The French Revolution and the New Spatial Format for Empire: A Nation-State with Imperial Extensions

Megan Maruschke (DUE)

Publication Date

August 2021

Publisher

Duke University Press

Language

English

Type

Article

Journal

French Historical Studies

Volume

44

Issue

3

Pages

499–528

Additional Information

Abstract

Both global history and the new imperial history identify an emerging convergence of spatial formats, practices, and knowledge for organizing societies during the nineteenth century, though each emphasizes different competitive formats: the territorializing nation-state and the enduring empire. Rather than contrasting empire and nation-state, this article takes their combination seriously through the example of the respatialization of the French Empire during the Revolution and the reorganization of domestic territory into departments. The history of departmentalization underscores the emerging and changing interrelationships between nation and empire. The territorialization of metropolitan France, which developed out of imperial and transregional exchanges, was emblematic of the new type of empire that became a prevailing model for societal organization in the nineteenth century: the nation-state with imperial extensions.

Biographical Note

Megan Maruschke (University Duisburg Essen, Germany)

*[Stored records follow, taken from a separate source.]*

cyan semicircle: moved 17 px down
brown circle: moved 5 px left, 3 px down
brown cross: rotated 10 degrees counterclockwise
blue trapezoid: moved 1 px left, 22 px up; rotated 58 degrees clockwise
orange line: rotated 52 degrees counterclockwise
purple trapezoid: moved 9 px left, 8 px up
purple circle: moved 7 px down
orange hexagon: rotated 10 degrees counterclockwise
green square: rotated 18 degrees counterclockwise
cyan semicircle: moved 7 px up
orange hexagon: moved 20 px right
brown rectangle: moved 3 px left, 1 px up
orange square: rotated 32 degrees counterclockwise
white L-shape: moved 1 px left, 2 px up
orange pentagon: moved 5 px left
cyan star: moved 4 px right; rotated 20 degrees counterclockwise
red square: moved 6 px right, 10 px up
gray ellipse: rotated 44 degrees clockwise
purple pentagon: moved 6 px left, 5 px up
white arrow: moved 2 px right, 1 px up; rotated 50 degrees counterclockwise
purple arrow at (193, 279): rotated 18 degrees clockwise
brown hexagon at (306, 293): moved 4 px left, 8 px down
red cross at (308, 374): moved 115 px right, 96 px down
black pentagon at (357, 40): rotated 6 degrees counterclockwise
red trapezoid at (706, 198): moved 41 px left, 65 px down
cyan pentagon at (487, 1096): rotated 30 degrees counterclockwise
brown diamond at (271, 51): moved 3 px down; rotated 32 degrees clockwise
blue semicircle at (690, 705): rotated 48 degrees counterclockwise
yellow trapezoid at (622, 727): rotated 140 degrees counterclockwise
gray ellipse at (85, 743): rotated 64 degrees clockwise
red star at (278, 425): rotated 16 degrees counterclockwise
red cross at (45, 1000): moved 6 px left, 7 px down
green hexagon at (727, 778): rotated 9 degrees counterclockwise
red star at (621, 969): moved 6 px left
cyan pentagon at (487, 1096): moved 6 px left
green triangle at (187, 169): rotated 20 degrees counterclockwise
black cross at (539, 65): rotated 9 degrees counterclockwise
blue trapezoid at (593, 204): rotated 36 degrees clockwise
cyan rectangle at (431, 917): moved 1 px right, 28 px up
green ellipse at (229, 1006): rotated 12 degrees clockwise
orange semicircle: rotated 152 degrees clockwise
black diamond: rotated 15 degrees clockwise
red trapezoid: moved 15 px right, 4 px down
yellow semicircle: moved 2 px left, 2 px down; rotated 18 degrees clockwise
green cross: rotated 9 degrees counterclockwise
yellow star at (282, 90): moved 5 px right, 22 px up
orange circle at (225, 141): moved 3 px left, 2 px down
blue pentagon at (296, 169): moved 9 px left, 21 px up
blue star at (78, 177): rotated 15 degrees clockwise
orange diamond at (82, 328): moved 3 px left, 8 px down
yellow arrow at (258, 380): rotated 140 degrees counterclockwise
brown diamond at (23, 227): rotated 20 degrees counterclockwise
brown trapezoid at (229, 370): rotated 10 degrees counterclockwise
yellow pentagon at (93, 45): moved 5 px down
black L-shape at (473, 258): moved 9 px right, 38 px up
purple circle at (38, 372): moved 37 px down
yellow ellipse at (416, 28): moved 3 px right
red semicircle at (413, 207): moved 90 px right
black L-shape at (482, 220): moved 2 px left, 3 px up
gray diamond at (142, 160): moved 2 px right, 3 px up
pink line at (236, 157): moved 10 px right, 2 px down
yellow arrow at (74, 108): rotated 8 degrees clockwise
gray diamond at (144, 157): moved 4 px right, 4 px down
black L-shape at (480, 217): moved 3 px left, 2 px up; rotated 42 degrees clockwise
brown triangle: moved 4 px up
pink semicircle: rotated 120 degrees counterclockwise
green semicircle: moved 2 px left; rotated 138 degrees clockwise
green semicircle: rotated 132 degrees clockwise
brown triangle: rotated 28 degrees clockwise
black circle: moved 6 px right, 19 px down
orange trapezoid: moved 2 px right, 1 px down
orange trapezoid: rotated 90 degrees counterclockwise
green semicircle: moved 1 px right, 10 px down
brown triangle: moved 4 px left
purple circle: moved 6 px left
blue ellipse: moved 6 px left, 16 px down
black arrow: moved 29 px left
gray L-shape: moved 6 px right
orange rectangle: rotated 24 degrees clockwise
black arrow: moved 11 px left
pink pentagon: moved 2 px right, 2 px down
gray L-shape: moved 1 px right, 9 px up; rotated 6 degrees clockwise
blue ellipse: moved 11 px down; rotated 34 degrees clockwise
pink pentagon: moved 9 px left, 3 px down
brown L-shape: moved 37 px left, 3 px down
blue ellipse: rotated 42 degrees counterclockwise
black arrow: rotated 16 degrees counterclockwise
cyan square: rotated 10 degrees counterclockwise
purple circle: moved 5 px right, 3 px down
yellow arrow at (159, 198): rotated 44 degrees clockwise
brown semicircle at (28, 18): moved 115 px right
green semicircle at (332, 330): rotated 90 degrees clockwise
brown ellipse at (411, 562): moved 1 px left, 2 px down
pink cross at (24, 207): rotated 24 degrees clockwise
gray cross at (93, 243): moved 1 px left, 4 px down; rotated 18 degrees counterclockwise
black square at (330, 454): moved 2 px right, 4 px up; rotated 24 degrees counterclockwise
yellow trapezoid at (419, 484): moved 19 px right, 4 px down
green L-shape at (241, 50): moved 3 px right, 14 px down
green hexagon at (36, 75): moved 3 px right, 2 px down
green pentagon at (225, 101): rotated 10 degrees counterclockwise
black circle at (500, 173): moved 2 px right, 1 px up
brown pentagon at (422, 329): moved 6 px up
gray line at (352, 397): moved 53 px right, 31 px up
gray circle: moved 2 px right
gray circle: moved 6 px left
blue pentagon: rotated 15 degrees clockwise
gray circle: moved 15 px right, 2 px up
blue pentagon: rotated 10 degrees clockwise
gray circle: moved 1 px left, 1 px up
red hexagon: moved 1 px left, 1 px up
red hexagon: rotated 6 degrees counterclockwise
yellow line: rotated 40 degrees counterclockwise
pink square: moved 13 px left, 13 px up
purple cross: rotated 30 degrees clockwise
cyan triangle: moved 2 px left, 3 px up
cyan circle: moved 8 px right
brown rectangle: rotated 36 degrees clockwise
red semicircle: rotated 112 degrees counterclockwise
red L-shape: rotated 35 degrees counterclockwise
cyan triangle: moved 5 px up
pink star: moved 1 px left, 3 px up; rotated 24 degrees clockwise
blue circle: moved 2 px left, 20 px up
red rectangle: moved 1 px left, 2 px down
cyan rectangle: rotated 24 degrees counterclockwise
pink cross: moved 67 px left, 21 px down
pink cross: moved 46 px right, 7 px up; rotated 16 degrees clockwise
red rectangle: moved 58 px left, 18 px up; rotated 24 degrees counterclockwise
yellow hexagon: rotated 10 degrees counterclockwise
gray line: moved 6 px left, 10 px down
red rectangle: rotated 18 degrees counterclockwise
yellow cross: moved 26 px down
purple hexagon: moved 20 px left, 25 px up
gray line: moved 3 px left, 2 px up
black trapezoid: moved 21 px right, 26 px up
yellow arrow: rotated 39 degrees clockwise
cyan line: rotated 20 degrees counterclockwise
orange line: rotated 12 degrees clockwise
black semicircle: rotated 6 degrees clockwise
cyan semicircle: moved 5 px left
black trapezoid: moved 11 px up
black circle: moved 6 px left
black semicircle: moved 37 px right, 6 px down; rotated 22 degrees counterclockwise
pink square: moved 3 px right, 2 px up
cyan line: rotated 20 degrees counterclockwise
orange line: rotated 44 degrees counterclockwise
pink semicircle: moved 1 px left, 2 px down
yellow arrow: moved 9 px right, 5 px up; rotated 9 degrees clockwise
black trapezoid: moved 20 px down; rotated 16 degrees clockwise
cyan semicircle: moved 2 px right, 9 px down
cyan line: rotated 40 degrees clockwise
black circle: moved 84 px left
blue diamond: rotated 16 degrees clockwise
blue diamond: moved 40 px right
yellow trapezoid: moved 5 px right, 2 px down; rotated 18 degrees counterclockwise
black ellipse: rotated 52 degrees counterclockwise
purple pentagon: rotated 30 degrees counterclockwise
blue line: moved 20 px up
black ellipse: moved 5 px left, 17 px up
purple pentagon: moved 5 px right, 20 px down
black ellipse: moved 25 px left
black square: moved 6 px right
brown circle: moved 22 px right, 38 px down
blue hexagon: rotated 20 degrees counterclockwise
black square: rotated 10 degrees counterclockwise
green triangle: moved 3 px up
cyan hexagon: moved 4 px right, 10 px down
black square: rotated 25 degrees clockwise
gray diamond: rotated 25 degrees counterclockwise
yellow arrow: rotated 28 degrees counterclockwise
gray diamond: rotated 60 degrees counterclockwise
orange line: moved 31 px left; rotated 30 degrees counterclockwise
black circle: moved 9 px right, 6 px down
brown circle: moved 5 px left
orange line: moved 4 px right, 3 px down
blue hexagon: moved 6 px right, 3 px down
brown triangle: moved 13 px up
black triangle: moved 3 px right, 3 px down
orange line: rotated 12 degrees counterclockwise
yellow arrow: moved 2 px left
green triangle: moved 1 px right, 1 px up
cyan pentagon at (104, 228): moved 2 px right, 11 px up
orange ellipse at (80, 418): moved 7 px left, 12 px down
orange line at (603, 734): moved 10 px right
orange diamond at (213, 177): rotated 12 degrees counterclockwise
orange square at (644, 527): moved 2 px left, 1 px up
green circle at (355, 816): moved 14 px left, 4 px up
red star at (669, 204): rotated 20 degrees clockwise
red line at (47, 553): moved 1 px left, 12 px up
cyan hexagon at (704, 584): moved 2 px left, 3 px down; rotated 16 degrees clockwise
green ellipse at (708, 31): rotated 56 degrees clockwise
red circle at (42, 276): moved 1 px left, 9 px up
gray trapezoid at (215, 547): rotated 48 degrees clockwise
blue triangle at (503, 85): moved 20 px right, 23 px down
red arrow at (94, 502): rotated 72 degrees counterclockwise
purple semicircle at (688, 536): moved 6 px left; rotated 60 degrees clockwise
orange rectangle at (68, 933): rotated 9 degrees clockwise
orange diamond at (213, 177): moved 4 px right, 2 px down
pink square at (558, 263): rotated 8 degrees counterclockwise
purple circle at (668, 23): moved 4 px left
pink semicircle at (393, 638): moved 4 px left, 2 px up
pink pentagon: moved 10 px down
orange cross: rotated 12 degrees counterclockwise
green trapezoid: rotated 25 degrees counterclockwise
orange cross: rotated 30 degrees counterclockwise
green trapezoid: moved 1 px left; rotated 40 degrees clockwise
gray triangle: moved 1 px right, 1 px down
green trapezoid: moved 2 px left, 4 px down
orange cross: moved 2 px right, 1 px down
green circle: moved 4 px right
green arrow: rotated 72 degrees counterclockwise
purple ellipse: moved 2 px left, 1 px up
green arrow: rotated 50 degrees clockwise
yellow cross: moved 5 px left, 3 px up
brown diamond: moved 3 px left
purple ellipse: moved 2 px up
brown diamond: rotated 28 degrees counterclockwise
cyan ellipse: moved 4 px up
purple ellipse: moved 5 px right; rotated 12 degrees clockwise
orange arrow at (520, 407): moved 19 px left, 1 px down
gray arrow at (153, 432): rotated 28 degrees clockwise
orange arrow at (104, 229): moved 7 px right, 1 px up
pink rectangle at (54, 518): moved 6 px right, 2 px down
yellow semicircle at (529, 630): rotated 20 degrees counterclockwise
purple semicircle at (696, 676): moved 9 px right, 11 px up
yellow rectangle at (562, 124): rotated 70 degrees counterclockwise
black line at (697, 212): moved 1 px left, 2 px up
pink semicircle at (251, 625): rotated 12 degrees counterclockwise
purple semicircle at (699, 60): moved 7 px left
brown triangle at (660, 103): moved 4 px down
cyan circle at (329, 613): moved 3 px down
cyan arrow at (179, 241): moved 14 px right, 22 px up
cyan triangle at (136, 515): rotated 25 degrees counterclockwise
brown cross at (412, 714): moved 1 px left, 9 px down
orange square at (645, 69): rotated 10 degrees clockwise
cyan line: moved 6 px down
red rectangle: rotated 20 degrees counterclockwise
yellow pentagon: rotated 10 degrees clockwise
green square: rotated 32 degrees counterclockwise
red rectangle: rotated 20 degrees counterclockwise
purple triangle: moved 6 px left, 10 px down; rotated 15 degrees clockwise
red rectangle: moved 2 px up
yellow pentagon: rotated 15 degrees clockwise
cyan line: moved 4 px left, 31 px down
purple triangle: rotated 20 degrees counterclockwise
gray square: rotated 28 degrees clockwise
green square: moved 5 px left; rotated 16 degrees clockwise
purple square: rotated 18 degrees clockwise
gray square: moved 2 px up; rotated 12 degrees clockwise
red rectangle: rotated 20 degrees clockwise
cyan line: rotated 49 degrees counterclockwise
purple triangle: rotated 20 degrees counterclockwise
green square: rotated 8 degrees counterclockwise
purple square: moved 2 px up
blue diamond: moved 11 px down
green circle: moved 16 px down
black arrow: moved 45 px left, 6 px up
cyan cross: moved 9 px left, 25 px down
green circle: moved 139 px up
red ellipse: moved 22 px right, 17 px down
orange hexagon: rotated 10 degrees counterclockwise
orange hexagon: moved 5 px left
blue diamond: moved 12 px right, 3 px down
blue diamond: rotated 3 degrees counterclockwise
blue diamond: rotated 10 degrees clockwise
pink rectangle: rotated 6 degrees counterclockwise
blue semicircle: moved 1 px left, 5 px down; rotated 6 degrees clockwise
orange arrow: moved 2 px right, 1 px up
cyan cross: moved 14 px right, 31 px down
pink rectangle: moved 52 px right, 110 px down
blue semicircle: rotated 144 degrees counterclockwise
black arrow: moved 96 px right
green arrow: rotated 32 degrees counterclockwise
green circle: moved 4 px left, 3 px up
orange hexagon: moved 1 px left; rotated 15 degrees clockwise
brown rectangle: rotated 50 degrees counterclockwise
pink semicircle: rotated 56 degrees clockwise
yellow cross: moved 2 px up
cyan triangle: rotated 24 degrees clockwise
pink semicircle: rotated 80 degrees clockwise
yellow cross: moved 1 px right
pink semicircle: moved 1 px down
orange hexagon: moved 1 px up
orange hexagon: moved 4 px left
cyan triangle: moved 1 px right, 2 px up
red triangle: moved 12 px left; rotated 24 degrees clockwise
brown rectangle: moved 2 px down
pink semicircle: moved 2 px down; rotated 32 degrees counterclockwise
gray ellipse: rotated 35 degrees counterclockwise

Originally from the US, Megan Maruschke came to Leipzig in 2010 to join the Erasmus Mundus MA Programme “Global Studies – A European Perspective”. She also studied in Italy and Poland. In 2012, she started her PhD research at Leipzig within the Research Training Group (GK 1261): “Critical Junctures of Globalization”. She wrote her dissertation on the history of free port and free trade zone practices since the mid-nineteenth century in Mumbai, India. Her current research deals with the way in which the French Revolution challenged concepts of space in the Americas.